#### Record excerpts:
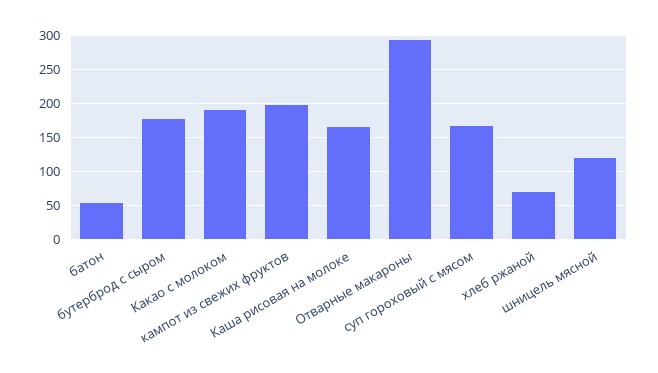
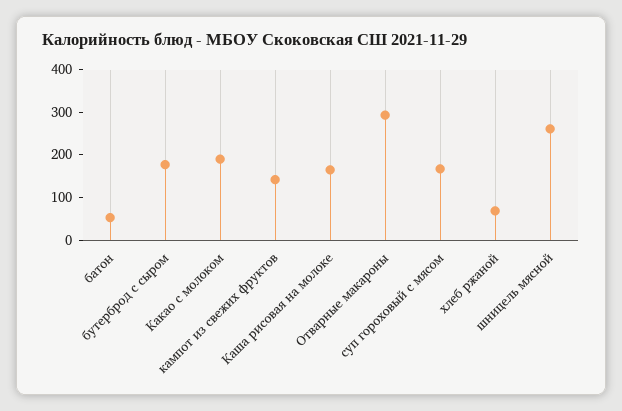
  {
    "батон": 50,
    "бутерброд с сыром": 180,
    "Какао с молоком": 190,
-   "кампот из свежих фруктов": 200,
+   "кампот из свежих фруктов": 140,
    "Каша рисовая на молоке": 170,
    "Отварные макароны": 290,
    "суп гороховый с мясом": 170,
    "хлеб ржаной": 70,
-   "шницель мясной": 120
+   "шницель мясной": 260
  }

---

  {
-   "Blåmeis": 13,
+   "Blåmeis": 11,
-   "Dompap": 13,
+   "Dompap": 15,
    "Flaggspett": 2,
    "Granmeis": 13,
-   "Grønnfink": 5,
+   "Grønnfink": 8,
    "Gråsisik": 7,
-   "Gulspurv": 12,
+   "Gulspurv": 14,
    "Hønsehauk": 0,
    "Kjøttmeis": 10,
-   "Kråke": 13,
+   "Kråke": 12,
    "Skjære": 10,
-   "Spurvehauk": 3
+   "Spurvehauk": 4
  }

...

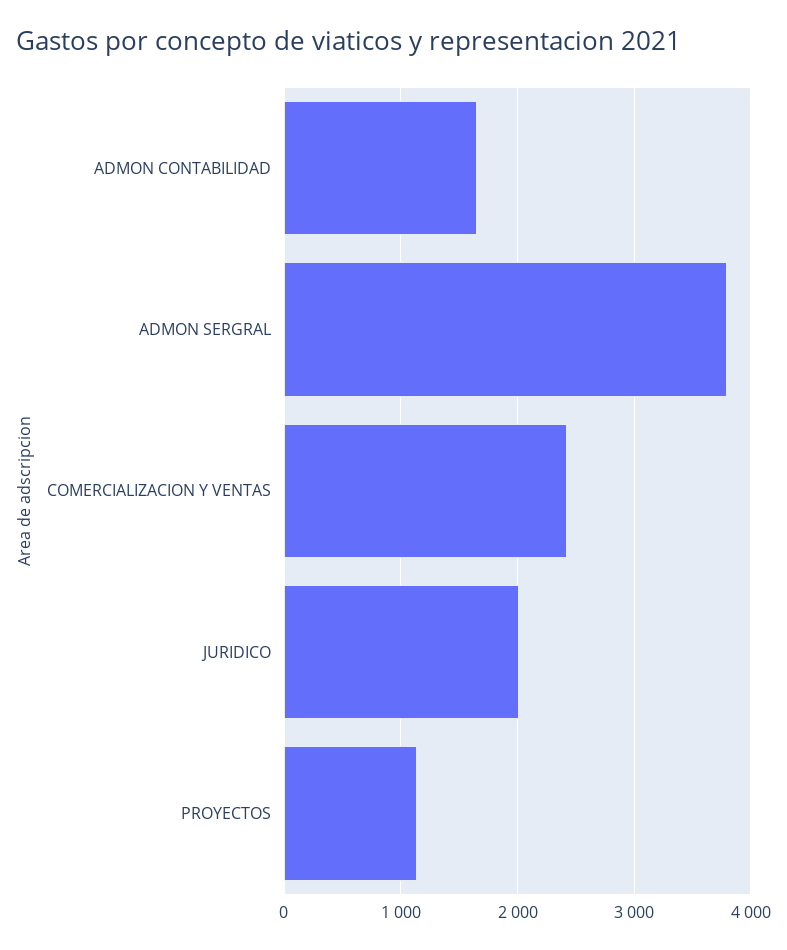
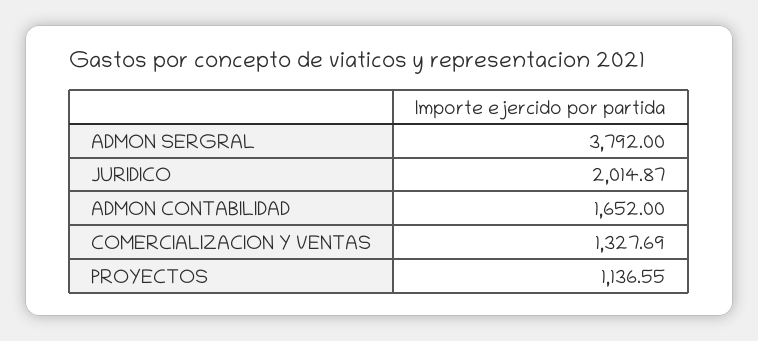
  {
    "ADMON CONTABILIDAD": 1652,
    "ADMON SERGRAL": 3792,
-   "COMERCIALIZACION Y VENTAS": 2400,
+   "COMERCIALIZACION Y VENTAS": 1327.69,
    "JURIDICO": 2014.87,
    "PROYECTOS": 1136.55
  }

#### What is needed:
Lines of the material above that contain the string "свежих" must be counted; respond with the total alone.

#### Exercise response:
2